Expanded access to healthcare requires cost controls
Anthem Blue Cross deciding to remove its cap on paying for anesthesiology treatments just after the assassination of Brian Thompson created the unfortunate impression that this was a triumph for expanded access to healthcare for people against rapacious insurance companies who want to deny it. This is not really the case — it’s much more about a cartel of extremely highly compensated professionals engaging in rent-seeking, increasing costs not only for insurers but ultimately for people who pay the premiums:
Americans have many justified grievances with insurance companies, which often refuse to cover necessary care.
But this particular fight was not actually about putting the interests of patients against those of rapacious corporations. Anthem’s policy would not have increased costs for their enrollees. Rather, it would have reduced payments for some of the most overpaid physicians in America.

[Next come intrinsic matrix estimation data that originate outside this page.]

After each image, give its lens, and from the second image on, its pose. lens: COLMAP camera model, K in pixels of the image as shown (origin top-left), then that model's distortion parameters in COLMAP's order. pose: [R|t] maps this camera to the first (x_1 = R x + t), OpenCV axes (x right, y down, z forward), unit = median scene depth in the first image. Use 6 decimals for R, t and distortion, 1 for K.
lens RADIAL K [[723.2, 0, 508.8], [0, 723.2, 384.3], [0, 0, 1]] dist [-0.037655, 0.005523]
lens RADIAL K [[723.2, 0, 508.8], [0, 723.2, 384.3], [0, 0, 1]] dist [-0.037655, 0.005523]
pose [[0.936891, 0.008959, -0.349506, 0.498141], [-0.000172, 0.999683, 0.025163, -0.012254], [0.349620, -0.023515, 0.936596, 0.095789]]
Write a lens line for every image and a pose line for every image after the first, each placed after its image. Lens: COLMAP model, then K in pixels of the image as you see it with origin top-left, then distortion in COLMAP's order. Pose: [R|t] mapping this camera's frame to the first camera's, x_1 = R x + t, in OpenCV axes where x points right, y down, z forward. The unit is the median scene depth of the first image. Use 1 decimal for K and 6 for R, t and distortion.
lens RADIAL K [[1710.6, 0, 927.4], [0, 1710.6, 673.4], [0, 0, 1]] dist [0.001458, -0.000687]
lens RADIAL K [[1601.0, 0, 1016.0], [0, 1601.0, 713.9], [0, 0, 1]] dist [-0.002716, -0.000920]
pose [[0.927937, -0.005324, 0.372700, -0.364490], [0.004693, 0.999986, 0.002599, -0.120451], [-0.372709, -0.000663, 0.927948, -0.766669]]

And when millionaire doctors beat back cost controls — as they have here — patients pay the price through higher premiums.
Anesthesia services are billed partially on the basis of how long a procedure takes. This creates an incentive for anesthesiologists to err on the side of exaggerating how long their services were required during an operation. And there is evidence that some anesthesiologists may engage in overbilling by overstating the length of a procedure, or the degree of risk a patient faces in undergoing anesthesia.
Starting in February, Anthem had planned to discourage overbilling by adopting a set of maximum time limits for procedures, inspired by data from the Centers for Medicare and Medicaid Services. If an operation went long for medically necessary reasons, anesthesiologists could appeal for higher payment. But the process of reimbursement would be more arduous.
Critically, contrary to Sen. Murphy’s claims, this policy would not have saddled patients with surprise bills, if their operations went over time. The burden of this cost control would have fallen on participating anesthesiologists, not patients, according to Christopher Garmon, associate professor of health administration at the University of Missouri-Kansas City’s Henry W. Bloch School of Management.
The relatively high administrative costs of the American system generated by for-profit insurance attract a lot of justified attention because they’re particularly indefensible. But as we’ve said before in absolute terms it’s the much higher payments to drug companies and practitioners that are the critical reason healthcare in the US provides so little bang for the buck:
But the avarice and inefficiencies of private insurers are not the sole — or even primary — reasons why vital medical services are often unaffordable and inaccessible in the United States. The bigger issue is that America’s health care providers — hospitals, physicians, and drug companies — charge much higher rates than their peers in other wealthy nations.
In 2021, the US spent nearly twice as much per capita on health care than other developed countries. According to the Kaiser Family Foundation, this gap is mostly explained by higher payments to hospitals and physicians. Americans spend $7,500 per person on inpatient and outpatient care, while other rich nations spend an average of $2,969 per person. This is not because Americans are receiving more medical care than their peers abroad; on the contrary, we make fewer doctors’ visits per capita and have shorter average hospital stays. We just pay much higher prices.
In 2023, the average physician salary in the United States was $352,000. In Germany, that figure was $160,000; in the United Kingdom, it was $122,000; in France, it was $93,000.
This discrepancy is partly explained by the fact that those European nations have more socialized health care systems, in which the government imposes more cost controls on medical providers. In the past, progressives have emphasized that a Medicare-for-all system would reduce overall health care costs by forcing providers to accept lower payments.
With its new policy, Anthem was attempting to do precisely this: force anesthesiologists to accept lower rates of reimbursement.
And the case for forcing down payment rates for anesthesiologists is especially strong. According to Medscape’s 2024 Anesthesiologist Salary Report, the average salary for an American anesthesiologist in 2023 was $472,000. This represented a $70,000 increase over the field’s average salary in 2022. This makes anesthesiologists among the top five highest-earning specialists in the United States.
The European and Canadian models of healthcare are indeed superior to the American system. But too many people seem to think that the former means “people can get as much of any treatment they want for free.” Universal healthcare systems have to control costs, and universal healthcare is just not politically viable in the US given what doctors, hospitals, and drug companies get paid. This is a minor episode but it illustrates just how hard the political lift to a universal system in the US will be.